La concurrence franco-portugaise au Brésil
Au Brésil, les Portugais furent plus longs à établir durablement leur domination. Gênés par l'épaisseur millénaire de la forêt tropicale, ils durent aussi repousser leurs rivaux français, anglais et hollandais.
Le premier voyage français au Brésil, accompli par Paulmier de Gonneville, de Honfleur, remontait à 1504. Malgré la confirmation par le pape des privilèges lusitaniens dans cette partie du monde, il fut suivi par de nombreux autres marins normands, bretons et rochelais qui prirent l'habitude de venir régulièrement y chercher le précieux bois de braise. Vers 1530, les Portugais, inquiets de cette concurrence, commencèrent à s'implanter plus solidement en introduisant la culture de la canne à sucre. Des Noirs d'Afrique fournirent la main d'œuvre nécessaire, comme ils l'avaient fait au Portugal lui-même.
Le réseau des établissements portugais était encore épars et la baie de Rio, notamment, restait libre d'occupants. En 1554, le protestant français Nicolas Durand de Villegagnon, ami de Calvin, vanta auprès du roi Henri II et de l'amiral de Coligny les avantages d'une expédition officielle française dans la région. Ainsi naquit l'éphémère « France antarctique » figurée sur de nombreuses cartes, même après qu'elle eut été balayée par les Portugais.
Entrés le 1er janvier 1555 dans la baie de la « rivière de Genèvre » (Rio de Janeiro), les Français se retranchèrent dans l’« île aux Français », l'actuelle « Ilha de Villegagnon », à l'abri du fort Coligny. La petite colonie ne tarda pas à souffrir des dissensions et de la faim, malgré le ravitaillement apporté par les Indiens Tupinambas, ses alliés contre les Portugais. Jean de Léry, un autre réformé venu en renfort pendant quelques mois, laissa un récit qui reste encore un témoignage ethnographique de premier plan sur les coutumes indigènes du Brésil. Un éditeur de Francfort, Théodore de Bry, l'inséra dans sa collection de récits de voyageurs protestants après l'avoir fait illustrer.
À bout de ressources, les Français durent abandonner leur îlot brésilien aux Portugais dès 1560. Une dernière tentative, également malheureuse, pour s'établir dans la baie de Rio eut lieu en 1581. À cette date, la reine Catherine de Médicis, profitant de la vacance du trône portugais, confia à son cousin, Philippe Strozzi, le commandement d'une flotte à destination du Brésil dont elle le nommait vice-roi. Les Espagnols tuèrent le projet dans l'œuf en détruisant l'expédition au large des Açores, mais nous avons conservé deux documents exceptionnels concernant cet épisode, deux cartes dessinées à Dieppe par Jacques de Vau de Claye, en vue de ce projet de reconquête.

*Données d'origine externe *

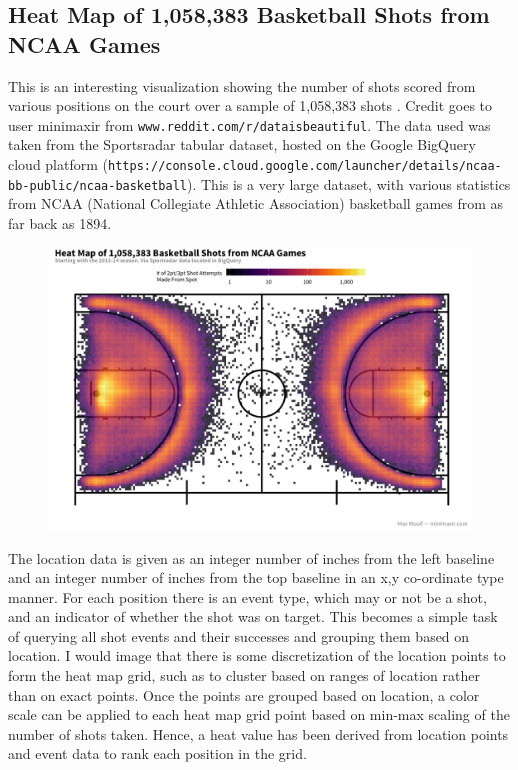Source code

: \documentclass[12pt]{article}
\begin{document}
\subsection{Heat Map of 1,058,383 Basketball Shots from NCAA Games}
This is an interesting visualization showing the number of shots scored from various positions on the court over a sample of 1,058,383 shots \cite{basketball}. Credit goes to user minimaxir from \texttt{www.reddit.com/r/dataisbeautiful}. The data used was taken from the Sportsradar tabular dataset, hosted on the Google BigQuery cloud platform (\texttt{https://console.cloud.google.com/launcher/details/ncaa-bb-public/ncaa-basketball}). This is a very large dataset, with various statistics from NCAA (National Collegiate Athletic Association) basketball games from as far back as 1894.

\begin{figure}[h]
	\centering
	\includegraphics[scale=0.25]{basketball}
\end{figure}

The location data is given as an integer number of inches from the left baseline and an integer number of inches from the top baseline in an x,y co-ordinate type manner. For each position there is an event type, which may or not be a shot, and an indicator of whether the shot was on target. This becomes a simple task of querying all shot events and their successes and grouping them based on location. I would image that there is some discretization of the location points to form the heat map grid, such as to cluster based on ranges of location rather than on exact points. Once the points are grouped based on location, a color scale can be applied to each heat map grid point based on min-max scaling of the number of shots taken. Hence, a heat value has been derived from location points and event data to rank each position in the grid.
\end{document}
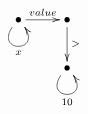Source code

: $\xymatrix{
   \bullet \ar@(dl,dr)[]_{x} \ar[r]^{value} & \bullet \ar[d]^{>} \\
   & \bullet \ar@(dl,dr)[]_{10}
}$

L'implantation française en Guyane
Refoulés du Brésil, les Français tentèrent plus tard de s'implanter en Guyane que certains auteurs avaient dépeinte comme un éden à l'éternel printemps et où, en 1595, Sir Walter Raleigh avait déjà établi une petite colonie anglaise, attirée par la recherche de l'Eldorado. Une première « France équinoxiale » avait survécu difficilement, entre 1594 et 1616, dans l'île de Maranhao, située entre l'embouchure de l'Amazone et le nord du Brésil, avant d'être délogée par les Portugais. Elle renaquit plus au nord, en Guyane proprement dite, en 1643, par les soins d'une compagnie de marchands rouennais, et s'y maintient toujours.